Maybe many folks reading your post don't know what PGO is? Perhaps you need to do a bit of a sales job to convince folks that it is pretty cool, and worth trying out.

Craig
December 22, 2015
On Tuesday, 22 December 2015 at 17:09:21 UTC, CraigDillabaugh wrote:
> Maybe many folks reading your post don't know what PGO is?

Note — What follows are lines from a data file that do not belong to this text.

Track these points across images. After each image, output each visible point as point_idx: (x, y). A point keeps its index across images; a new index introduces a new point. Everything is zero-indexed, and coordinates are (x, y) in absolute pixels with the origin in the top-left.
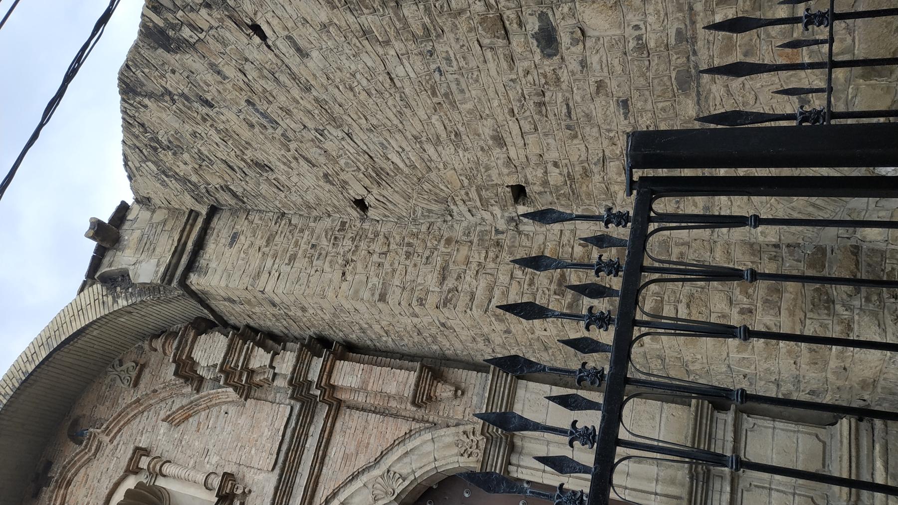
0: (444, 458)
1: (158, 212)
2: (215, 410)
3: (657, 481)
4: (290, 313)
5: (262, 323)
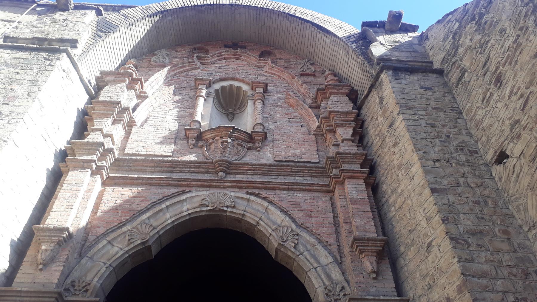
1: (420, 47)
2: (299, 120)
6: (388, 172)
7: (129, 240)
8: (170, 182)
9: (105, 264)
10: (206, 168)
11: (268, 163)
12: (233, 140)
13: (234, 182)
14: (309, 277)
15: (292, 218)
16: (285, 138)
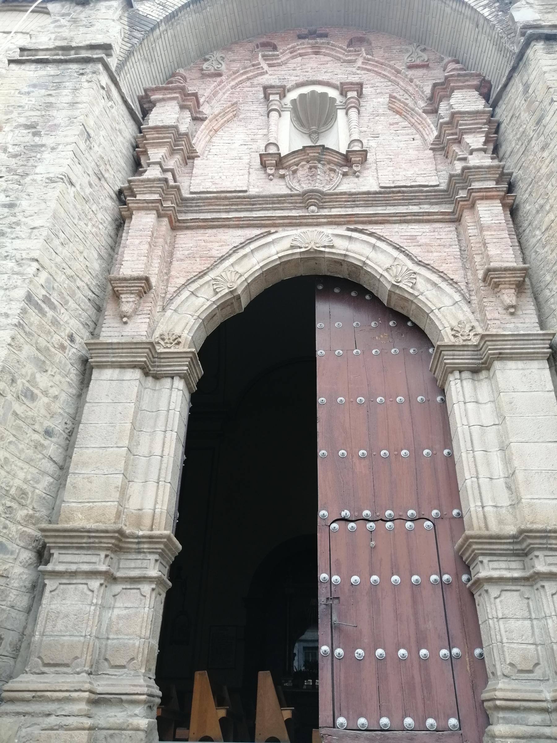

https://en.m.wikipedia.org/wiki/Profile-guided_optimization

Matt.
December 22, 2015
On Tuesday, 22 December 2015 at 14:49:51 UTC, Johan Engelen wrote:
> On Tuesday, 15 December 2015 at 23:05:38 UTC, Johan Engelen Would it help if binaries are available?

Definitely!

Matt.
January 01, 2016
On Tuesday, 22 December 2015 at 14:49:51 UTC, Johan Engelen wrote:
> On Tuesday, 15 December 2015 at 23:05:38 UTC, Johan Engelen wrote:
>> Hi all,
>>   I have been working on adding profile-guided optimization (PGO) to LDC [1][2][3].
>> At this point, I'd like to hear your input and hope you can help with testing!
>>
>> Unfortunately, to try it out, you will need to build LDC with LLVM3.7 yourself. PGO should work on OS X, Linux, and Windows.
>
> Would it help if binaries are available?
> Or is general interest low?
>
> -Johan

Sorry I don't read the forums often. This is definitely going to be a game changer for me, I need PGO to help with Botan performance issues and I'm going to be developing an embedded server on Intel Edison with vibe.d/botan/http2 soon, this compiler could make quite the difference. I'll be testing it one I get my prototype!
January 05, 2016
On Tuesday, 22 December 2015 at 17:36:30 UTC, Mattcoder wrote:
> On Tuesday, 22 December 2015 at 14:49:51 UTC, Johan Engelen wrote:
>> On Tuesday, 15 December 2015 at 23:05:38 UTC, Johan Engelen Would it help if binaries are available?
>
> Definitely!

Sorry for false hope :(. I wouldn't even know where to upload them...

I hope to have PGO in LDC master soon. It's working, just need some code cleanup. Once merged into master, you can play with it in nightly builds. For windows, successfull builds of master with LLVM3.7 (needed for PGO) are uploaded to github: http://wiki.dlang.org/Latest_pre-built_LDC_for_Win64


January 06, 2016
On Tuesday, 22 December 2015 at 14:49:51 UTC, Johan Engelen wrote:
> Would it help if binaries are available?
> Or is general interest low?
>
> -Johan

Reducing steps will always help. I am interested, but not to the point of figuring out how to compile newest LDC myself.